## What is expected
Among the entries below, one stretch runs from the line that contains "left eye: (543, 250)" through the line that contains "left elbow: (506, 622)". Repeat that stretch exactly, ends included, and only that.

Saved entries
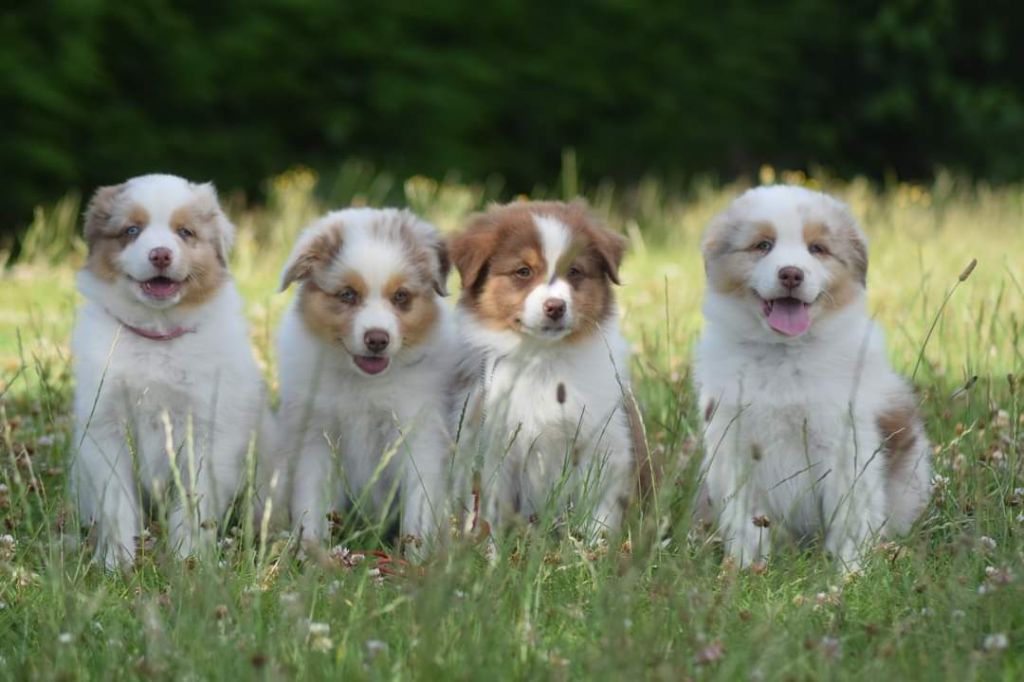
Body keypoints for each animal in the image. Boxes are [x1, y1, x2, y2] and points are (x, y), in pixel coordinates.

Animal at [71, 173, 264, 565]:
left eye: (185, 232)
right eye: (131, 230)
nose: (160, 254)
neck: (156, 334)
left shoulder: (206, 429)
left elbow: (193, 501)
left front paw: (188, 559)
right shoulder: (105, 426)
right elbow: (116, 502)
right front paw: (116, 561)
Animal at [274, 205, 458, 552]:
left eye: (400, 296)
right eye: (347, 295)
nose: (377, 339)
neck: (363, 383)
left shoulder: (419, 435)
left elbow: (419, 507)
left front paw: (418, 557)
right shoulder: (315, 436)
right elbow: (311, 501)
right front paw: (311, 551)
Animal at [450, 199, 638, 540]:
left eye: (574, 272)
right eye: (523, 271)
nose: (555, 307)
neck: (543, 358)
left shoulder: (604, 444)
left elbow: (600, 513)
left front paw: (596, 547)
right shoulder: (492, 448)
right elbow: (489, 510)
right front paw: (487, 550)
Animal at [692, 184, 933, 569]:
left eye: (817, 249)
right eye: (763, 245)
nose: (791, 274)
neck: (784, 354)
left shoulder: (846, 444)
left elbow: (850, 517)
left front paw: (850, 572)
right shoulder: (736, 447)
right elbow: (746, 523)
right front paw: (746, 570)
* * *
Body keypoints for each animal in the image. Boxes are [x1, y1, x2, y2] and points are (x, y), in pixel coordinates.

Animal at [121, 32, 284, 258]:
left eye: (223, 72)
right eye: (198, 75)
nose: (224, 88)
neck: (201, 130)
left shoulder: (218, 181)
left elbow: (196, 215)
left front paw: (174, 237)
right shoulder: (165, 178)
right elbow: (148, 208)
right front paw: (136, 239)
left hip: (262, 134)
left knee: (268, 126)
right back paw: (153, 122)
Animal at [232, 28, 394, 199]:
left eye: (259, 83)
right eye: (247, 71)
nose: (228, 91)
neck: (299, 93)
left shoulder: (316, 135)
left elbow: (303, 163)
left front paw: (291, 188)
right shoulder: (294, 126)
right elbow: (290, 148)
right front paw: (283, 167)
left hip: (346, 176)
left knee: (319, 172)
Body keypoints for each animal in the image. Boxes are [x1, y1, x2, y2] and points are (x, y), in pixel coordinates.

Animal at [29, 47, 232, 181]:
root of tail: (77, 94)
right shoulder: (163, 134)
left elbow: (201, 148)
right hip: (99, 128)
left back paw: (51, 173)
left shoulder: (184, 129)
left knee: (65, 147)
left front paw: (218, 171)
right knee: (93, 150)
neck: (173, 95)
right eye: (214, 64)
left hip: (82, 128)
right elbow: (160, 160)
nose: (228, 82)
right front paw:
--
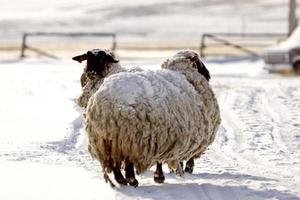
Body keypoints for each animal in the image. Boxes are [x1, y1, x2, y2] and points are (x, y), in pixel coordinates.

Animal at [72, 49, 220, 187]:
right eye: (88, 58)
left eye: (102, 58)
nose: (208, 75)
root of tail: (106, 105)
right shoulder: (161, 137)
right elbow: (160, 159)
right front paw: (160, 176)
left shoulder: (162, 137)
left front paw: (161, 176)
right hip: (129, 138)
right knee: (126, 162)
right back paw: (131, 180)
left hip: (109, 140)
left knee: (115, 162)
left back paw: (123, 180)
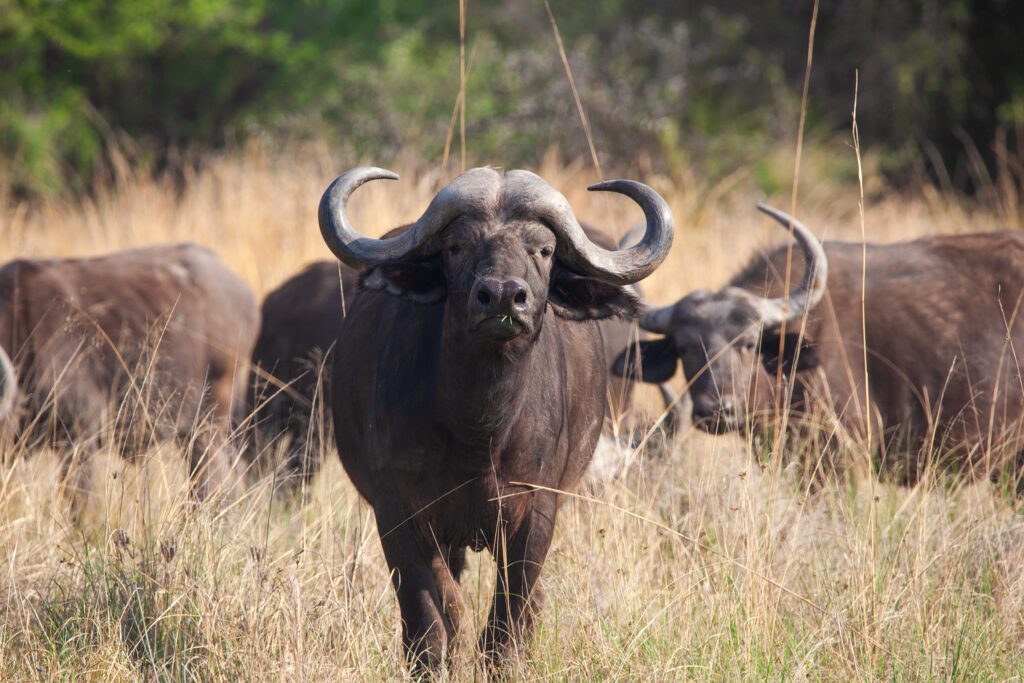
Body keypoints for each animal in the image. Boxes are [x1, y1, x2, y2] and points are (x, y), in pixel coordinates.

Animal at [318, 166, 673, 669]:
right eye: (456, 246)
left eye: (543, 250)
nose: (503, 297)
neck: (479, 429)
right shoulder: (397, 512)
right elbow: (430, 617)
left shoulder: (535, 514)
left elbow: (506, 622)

## Solution to this exercise
left eye: (543, 250)
nose: (503, 297)
neck: (479, 429)
right shoulder: (397, 512)
right elbow: (430, 617)
left shoulder: (535, 514)
left elbow: (506, 622)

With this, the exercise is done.